*Required action*: Please write out the listing from the line containing "## xbindkeys" through the line containing "Moist shallow water code is included now.", both lines included, and leave out the pictures.

*Task input*:
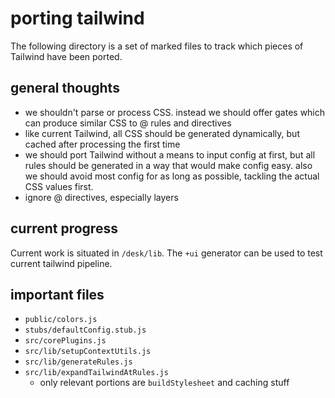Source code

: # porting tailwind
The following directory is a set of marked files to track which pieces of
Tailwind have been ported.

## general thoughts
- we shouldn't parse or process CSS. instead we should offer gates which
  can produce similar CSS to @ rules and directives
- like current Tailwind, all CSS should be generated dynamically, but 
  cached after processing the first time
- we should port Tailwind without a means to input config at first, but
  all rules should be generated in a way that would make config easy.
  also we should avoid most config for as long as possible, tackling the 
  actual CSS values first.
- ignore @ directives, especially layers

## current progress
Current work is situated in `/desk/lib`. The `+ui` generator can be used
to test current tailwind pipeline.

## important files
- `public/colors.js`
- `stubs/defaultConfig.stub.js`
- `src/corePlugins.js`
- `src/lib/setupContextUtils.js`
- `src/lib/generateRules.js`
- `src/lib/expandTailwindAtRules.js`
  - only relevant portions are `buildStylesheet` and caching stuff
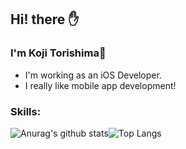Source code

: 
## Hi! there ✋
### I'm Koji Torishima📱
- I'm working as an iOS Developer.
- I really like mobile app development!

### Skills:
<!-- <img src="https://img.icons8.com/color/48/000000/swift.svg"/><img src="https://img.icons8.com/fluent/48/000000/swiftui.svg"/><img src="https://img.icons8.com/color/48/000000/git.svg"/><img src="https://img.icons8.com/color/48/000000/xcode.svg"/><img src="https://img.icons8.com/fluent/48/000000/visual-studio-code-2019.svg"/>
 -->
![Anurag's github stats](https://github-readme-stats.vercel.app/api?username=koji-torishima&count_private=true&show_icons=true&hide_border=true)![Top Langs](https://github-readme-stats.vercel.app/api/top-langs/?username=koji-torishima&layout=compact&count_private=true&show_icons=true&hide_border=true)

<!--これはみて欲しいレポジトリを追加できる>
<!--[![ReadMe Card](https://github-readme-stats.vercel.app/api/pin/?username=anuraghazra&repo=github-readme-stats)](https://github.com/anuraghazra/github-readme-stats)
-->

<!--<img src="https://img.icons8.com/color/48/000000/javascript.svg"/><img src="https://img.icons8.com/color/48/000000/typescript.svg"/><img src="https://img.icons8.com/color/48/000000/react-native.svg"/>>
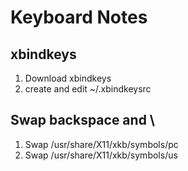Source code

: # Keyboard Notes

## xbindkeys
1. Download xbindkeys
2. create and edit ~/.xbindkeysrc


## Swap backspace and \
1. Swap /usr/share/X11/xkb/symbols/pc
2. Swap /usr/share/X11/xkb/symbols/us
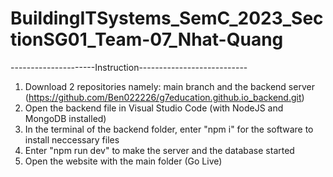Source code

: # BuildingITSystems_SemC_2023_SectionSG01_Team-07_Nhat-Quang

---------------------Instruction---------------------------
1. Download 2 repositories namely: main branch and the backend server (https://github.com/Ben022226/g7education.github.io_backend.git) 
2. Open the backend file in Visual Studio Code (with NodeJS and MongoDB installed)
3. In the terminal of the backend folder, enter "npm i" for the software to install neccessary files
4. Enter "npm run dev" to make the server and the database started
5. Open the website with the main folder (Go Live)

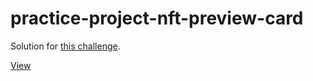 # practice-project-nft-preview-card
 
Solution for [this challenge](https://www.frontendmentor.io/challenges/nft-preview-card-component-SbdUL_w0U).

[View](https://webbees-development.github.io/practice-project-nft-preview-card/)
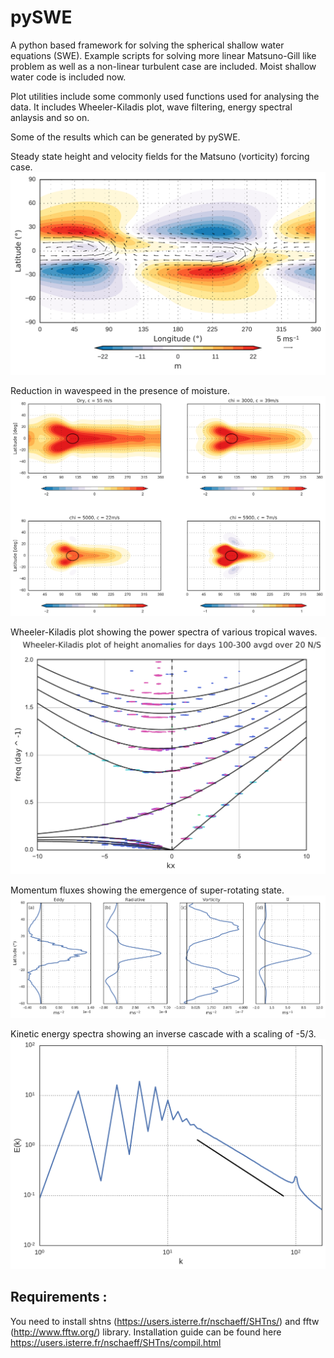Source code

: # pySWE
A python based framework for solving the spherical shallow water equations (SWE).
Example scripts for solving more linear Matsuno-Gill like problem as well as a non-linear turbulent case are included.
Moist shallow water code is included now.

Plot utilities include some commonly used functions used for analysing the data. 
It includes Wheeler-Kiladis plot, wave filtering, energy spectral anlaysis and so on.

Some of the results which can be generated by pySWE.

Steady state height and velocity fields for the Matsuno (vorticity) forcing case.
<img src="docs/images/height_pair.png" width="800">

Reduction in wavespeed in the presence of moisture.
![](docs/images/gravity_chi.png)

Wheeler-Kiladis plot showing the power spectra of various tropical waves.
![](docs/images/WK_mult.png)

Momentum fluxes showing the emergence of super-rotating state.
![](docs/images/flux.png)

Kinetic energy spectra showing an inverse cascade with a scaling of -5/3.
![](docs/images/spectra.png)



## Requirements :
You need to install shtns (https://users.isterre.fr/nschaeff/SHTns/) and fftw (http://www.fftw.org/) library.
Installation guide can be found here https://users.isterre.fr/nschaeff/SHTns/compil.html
==
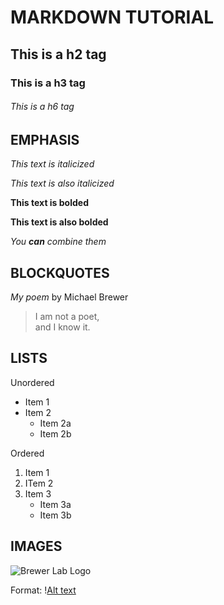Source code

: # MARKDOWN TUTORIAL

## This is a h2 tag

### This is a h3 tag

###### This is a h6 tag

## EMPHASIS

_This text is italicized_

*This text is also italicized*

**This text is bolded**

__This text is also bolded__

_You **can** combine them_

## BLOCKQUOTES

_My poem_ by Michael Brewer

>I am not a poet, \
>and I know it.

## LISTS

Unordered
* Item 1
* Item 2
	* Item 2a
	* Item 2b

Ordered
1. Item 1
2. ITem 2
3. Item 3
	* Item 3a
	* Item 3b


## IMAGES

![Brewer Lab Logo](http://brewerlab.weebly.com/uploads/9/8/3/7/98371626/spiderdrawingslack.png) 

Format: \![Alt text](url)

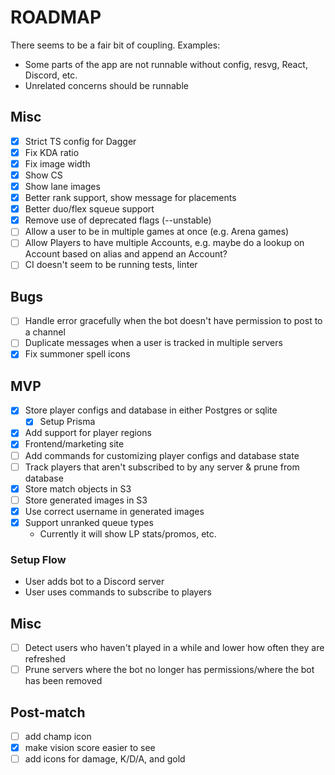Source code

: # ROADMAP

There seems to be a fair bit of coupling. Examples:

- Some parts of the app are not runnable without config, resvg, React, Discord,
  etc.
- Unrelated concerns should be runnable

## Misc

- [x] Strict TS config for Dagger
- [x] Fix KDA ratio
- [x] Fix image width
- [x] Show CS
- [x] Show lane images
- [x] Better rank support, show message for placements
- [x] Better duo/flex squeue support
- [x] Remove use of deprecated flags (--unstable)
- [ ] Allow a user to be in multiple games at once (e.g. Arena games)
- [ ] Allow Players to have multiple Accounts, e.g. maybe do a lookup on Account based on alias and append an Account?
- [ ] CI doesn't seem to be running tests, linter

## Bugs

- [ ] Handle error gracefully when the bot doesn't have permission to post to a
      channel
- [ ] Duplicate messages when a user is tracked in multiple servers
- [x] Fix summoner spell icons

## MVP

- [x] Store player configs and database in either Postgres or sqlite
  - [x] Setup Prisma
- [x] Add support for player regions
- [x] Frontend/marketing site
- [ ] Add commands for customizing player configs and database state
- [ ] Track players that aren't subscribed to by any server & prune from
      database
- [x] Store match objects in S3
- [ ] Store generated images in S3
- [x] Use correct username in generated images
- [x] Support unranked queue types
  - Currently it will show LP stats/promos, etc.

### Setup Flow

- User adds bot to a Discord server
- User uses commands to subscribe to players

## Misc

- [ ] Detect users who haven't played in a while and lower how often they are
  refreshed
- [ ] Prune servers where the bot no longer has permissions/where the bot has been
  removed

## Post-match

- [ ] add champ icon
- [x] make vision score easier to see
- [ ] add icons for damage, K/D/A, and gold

*Written answer*:
## xbindkeys
1. Download xbindkeys
2. create and edit ~/.xbindkeysrc


## Swap backspace and \
1. Swap /usr/share/X11/xkb/symbols/pc
2. Swap /usr/share/X11/xkb/symbols/us
Source code

: # BuildingITSystems_SemC_2023_SectionSG01_Team-07_Nhat-Quang

---------------------Instruction---------------------------
1. Download 2 repositories namely: main branch and the backend server (https://github.com/Ben022226/g7education.github.io_backend.git) 
2. Open the backend file in Visual Studio Code (with NodeJS and MongoDB installed)
3. In the terminal of the backend folder, enter "npm i" for the software to install neccessary files
4. Enter "npm run dev" to make the server and the database started
5. Open the website with the main folder (Go Live)

 # practice-project-nft-preview-card
 
Solution for [this challenge](https://www.frontendmentor.io/challenges/nft-preview-card-component-SbdUL_w0U).

[View](https://webbees-development.github.io/practice-project-nft-preview-card/)
Source code

: # pySWE
A python based framework for solving the spherical shallow water equations (SWE).
Example scripts for solving more linear Matsuno-Gill like problem as well as a non-linear turbulent case are included.
Moist shallow water code is included now.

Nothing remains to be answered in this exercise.